Tuesday, August 09, 2011

Recovering Under Overwhelming Force

Will be doing a workshop in a few days and I want to think out loud here. Nick wants me to do self defense law, and that's easy. One of the standards. He also keyed on an article I wrote for YMAA and wants a class on recovering from overwhelming force.

It's one of those things that is so inherent in my assumptions that I hadn't thought about breaking it out. I mean, physical self-defense is what happens when you are losing. Deadly force is justified because you are about to die-- so having a solid base or good structure or room to move or time to think or space and time for feints or a single opponent in your weight class are all really, really unlikely.

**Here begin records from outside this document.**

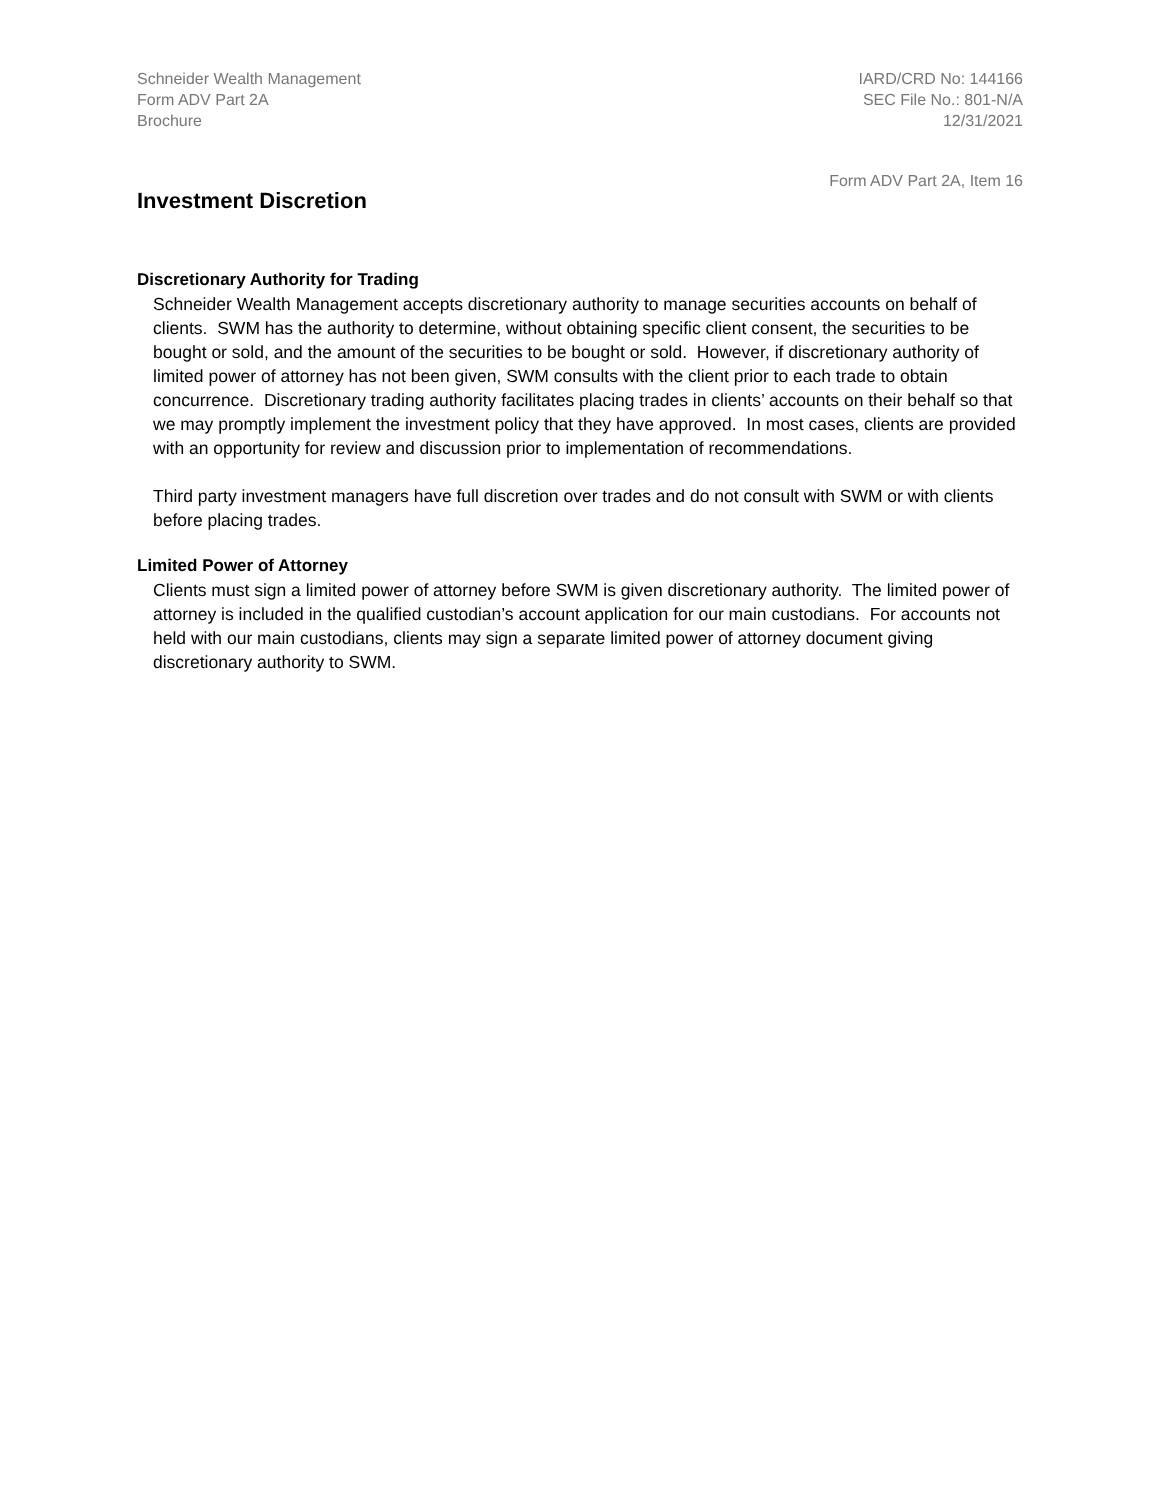Schneider Wealth Management
Form ADV Part 2A
Brochure
IARD/CRD No: 144166
SEC File No.: 801-N/A
12/31/2021
Form ADV Part 2A, Item 16
Investment Discretion
Discretionary Authority for Trading
Schneider Wealth Management accepts discretionary authority to manage securities accounts on behalf of clients. SWM has the authority to determine, without obtaining specific client consent, the securities to be bought or sold, and the amount of the securities to be bought or sold. However, if discretionary authority of limited power of attorney has not been given, SWM consults with the client prior to each trade to obtain concurrence. Discretionary trading authority facilitates placing trades in clients’ accounts on their behalf so that we may promptly implement the investment policy that they have approved. In most cases, clients are provided with an opportunity for review and discussion prior to implementation of recommendations.
Third party investment managers have full discretion over trades and do not consult with SWM or with clients before placing trades.
Limited Power of Attorney
Clients must sign a limited power of attorney before SWM is given discretionary authority. The limited power of attorney is included in the qualified custodian’s account application for our main custodians. For accounts not held with our main custodians, clients may sign a separate limited power of attorney document giving discretionary authority to SWM.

So, brainstorming, this is how I plan to structure it:
  • Super brief Logic of Violence intro: Self-defense predicates on a threat doing something bad. The threat will be doing whatever he does for a specific goal and with definite parameters (don't get caught, don't get hurt and two more). His choice of time, place victim and specific situation derive from the goals and parameters. His choice of time, place, victim and situation also completely drives who the victim will be and what the victim must defend against.
  • Quick talk that most crimes involve psychological dominance rather than injury for very logical reasons, at least in this country. Signs of psych dominance, signs it might go bad, decision points and the one thing you absolutely don't want to do.
Then the actual elements of physical dominance (speed to freeze your brain, power, compromised structure, constant movement... that kind of stuff) and what to do:
  • Beating the OODA loop-induced freeze.
  • Fighting emptiness: Not the direct skill needed under an assault, but a habit and way of thinking that helps with other direct skills. It sounds esoteric, but fighting emptiness is just ignoring our primate instinct with other humans to try to match force with force and instead use our force on the undefended place, or get to the flank or squeeze out of a lock or wall pin through the gap... it's a pretty universal principle.
  • Which leads to exploitation of the threat's momentum.
  • Pocket structure: Finding and training places where you can create structure to hit hard with only some bones in alignment.
  • Trying to come up with a name for this one. "Gift-blasting?" Often, the thing the bad guy does to compromise your structure, (like whipping your jacket over your head and forcing your head down) gives you something cool, like a powerful falling shoulder slam directly into his knees if you can see it. It plays a little off the fighting emptiness concept because most people instinctively try to rise directly against the force and fail to see the gift.
If there's time we might go into the fighting the mind stuff, but it already looks fairly ambitious for the time slot.

Does that look like a good intro?

Anyway, if you're going to be in the Boston area Friday:
And, for that matter, Saturday in Rhode Island:

10 comments:

Maija said...

Unfreezing, emptiness, working with movement and space, gifts, and potentially mind work?
Sounds like an awesome combination ... All the stuff I'm super interested in :-)

Jake said...

Looks interesting. It covers a lot of the ground that we address with the SPEAR system (weathering the ambush, getting back in the fight), but I'd be interested to see your take on it.

Hollis Easter said...

Rory, I love reading your blog, but I won't be able to attend your workshop this weekend. For those of us stuck out in the wilds, would you be willing to elaborate on the "one thing [we] absolutely don't want to do"?

Thanks!

Rory said...

Sure, Hollis. Don't make it personal. Asocial is usually also impersonal. I want your wallet. I show you the gun to make you give me your wallet. You say something like, "You don't have the guts to pull the trigger" and you create a different situation.

Hollis Easter said...

A really good point--and quite similar to things we talk about in my field. I do a lot of work with suicide intervention, and you'd be amazed how many people try to "help" by saying things like "we both know you aren't really going to kill yourself" or "what happens when you get it wrong and just injure yourself?". In both cases, we've taken a person who's in an unstable situation with him/herself and added a new aspect of instability: personal confrontation with us, because we've challenged the capability and agency of a person who's already feeling threatened. Bad things happen.

Your point makes a lot of sense--if I don't want him to use the knife on me, don't dare him to use it.

Valeer Damen said...

This sounds like a really wonderful seminar that I would love to attend. I'm stuck on the other side of the pond, unfortunately. Do you ever happen to come across to Europe, by any chance? Thanks for all your sharing and wisdom. There's so few places to find this depth of thinking.

Rory said...

Valeer-
If plans come together I'll be in the UK in late spring and then either Sweden or the Netherlands for a follow-up. Any of those close enough to you?

Anonymous said...

Were in Sweden?

Rory said...

Not sure. The group I'm in contact with has hosted seminars in Stockholm and Gothenbourg. If and when things get confirmed, I'll definitely put the information here and on the website, chirontraining.com.

Valeer Damen said...

Wow, UK and perhaps the Netherlands! That would be wonderful. I live in the Netherlands. Sweden I've never been to before. I'll keep an eye on your schedule then!